## Work item
What is the number of lines in the material below that include the word "down"? Write that number and nothing more.

## Records supplied
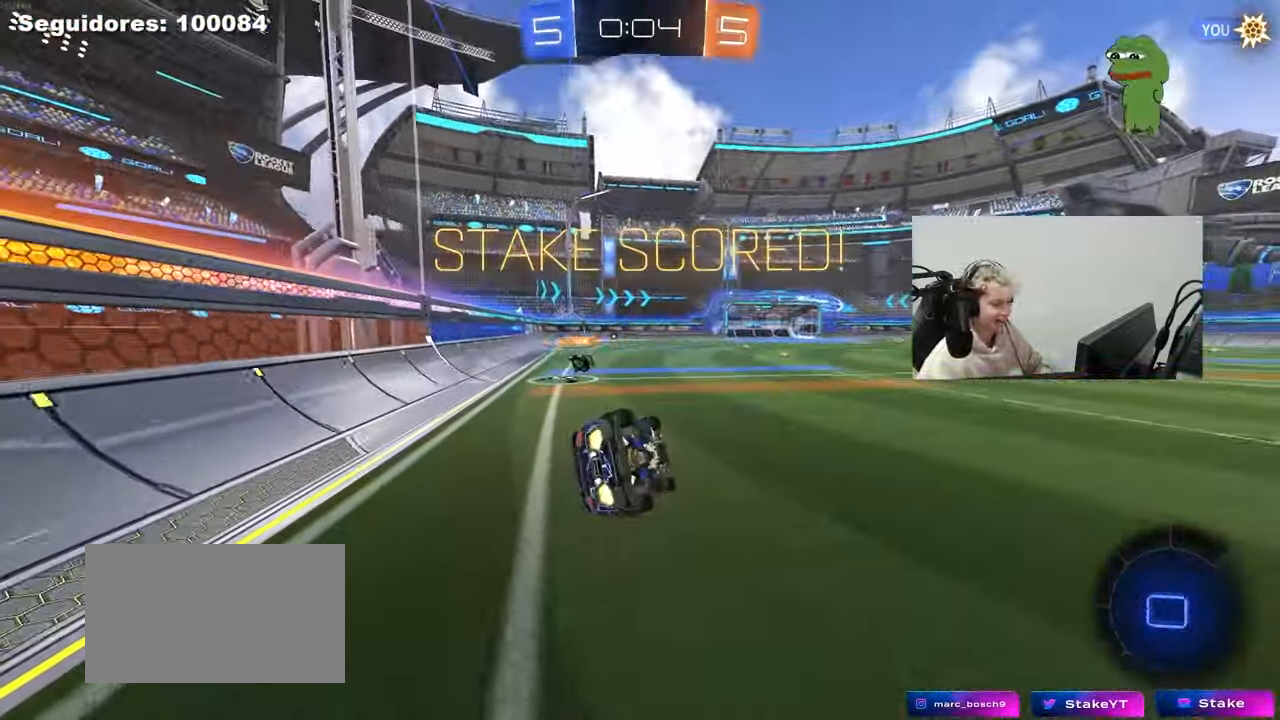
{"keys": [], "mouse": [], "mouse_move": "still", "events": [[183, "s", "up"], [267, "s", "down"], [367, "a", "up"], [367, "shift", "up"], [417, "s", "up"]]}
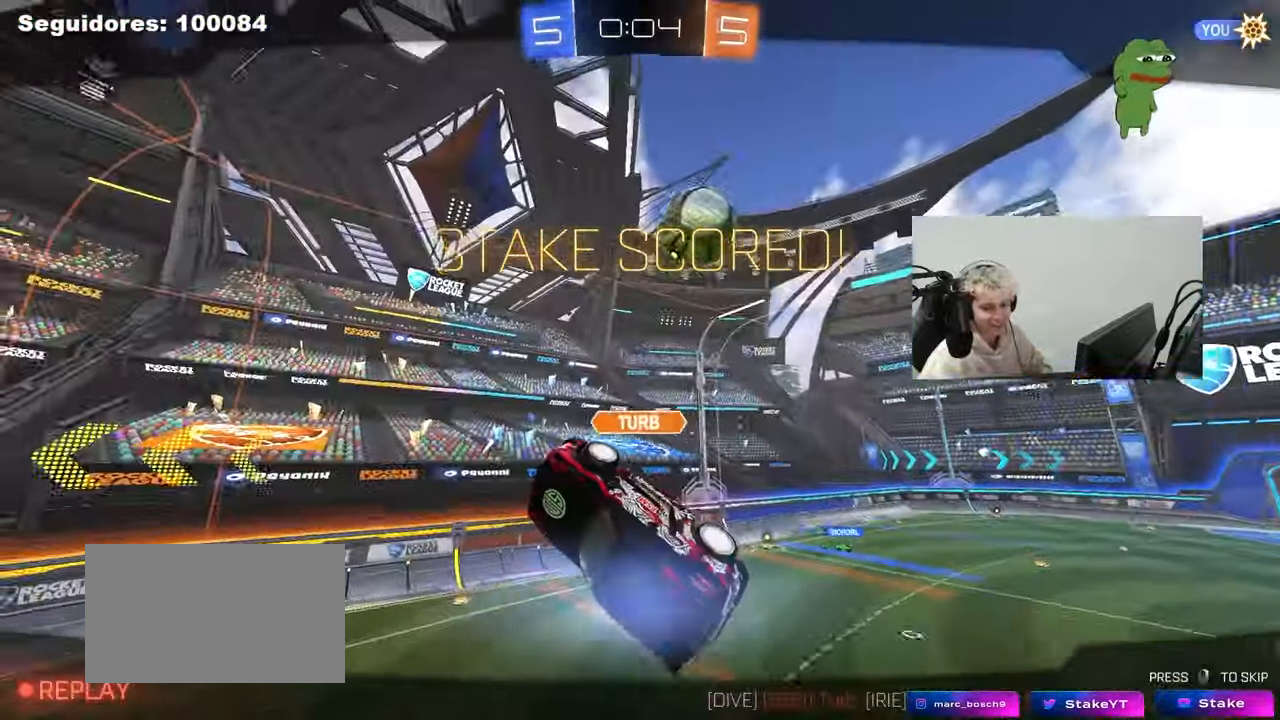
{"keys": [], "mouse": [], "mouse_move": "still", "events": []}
...
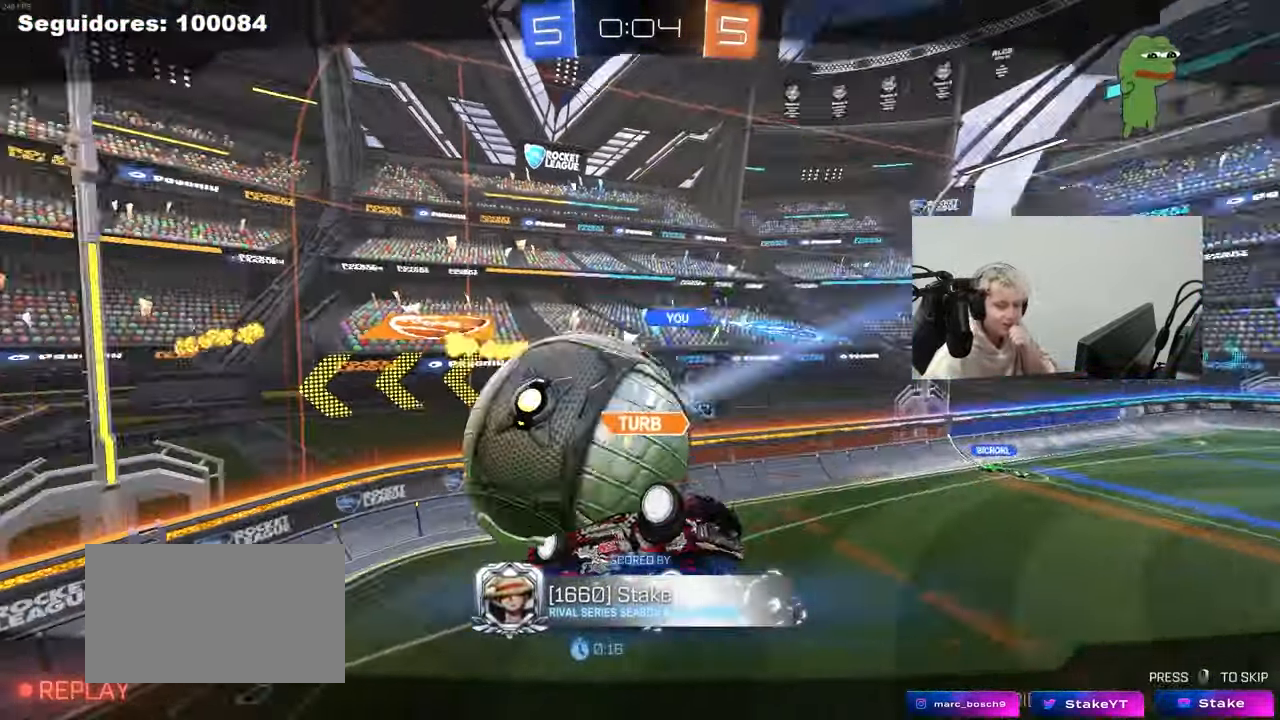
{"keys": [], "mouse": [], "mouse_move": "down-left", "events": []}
==
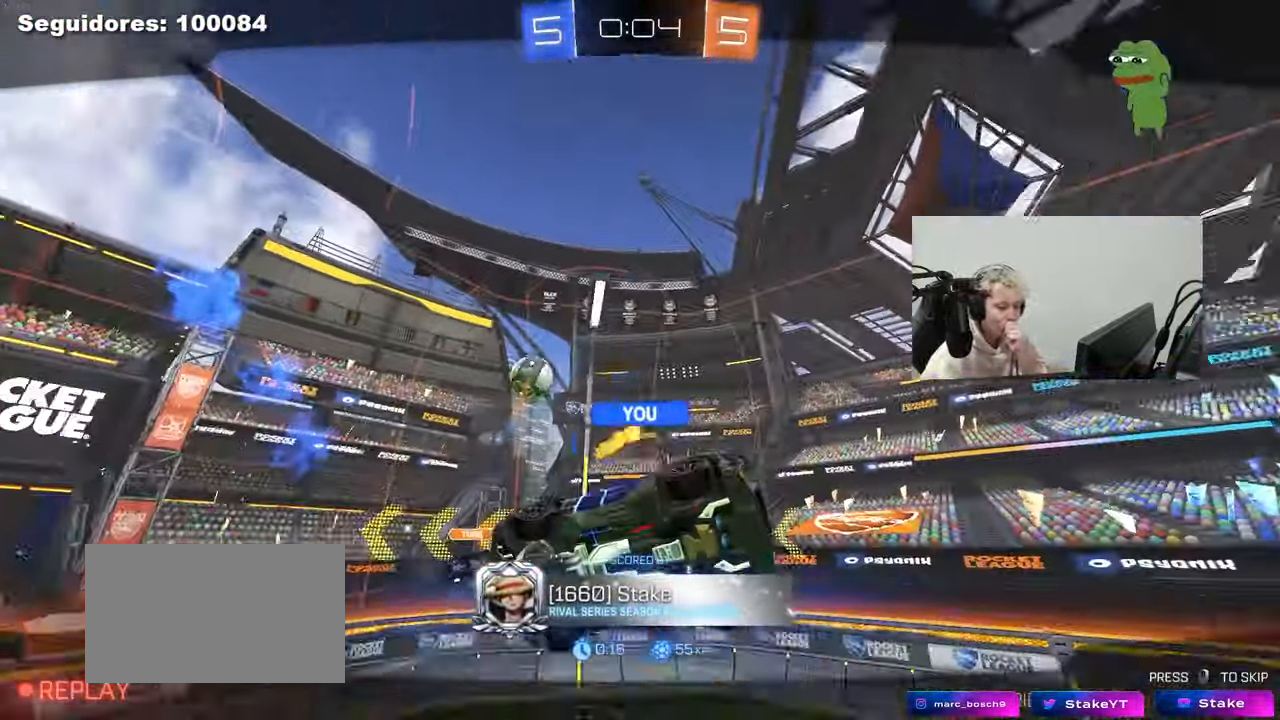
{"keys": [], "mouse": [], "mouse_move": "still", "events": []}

## Solution
2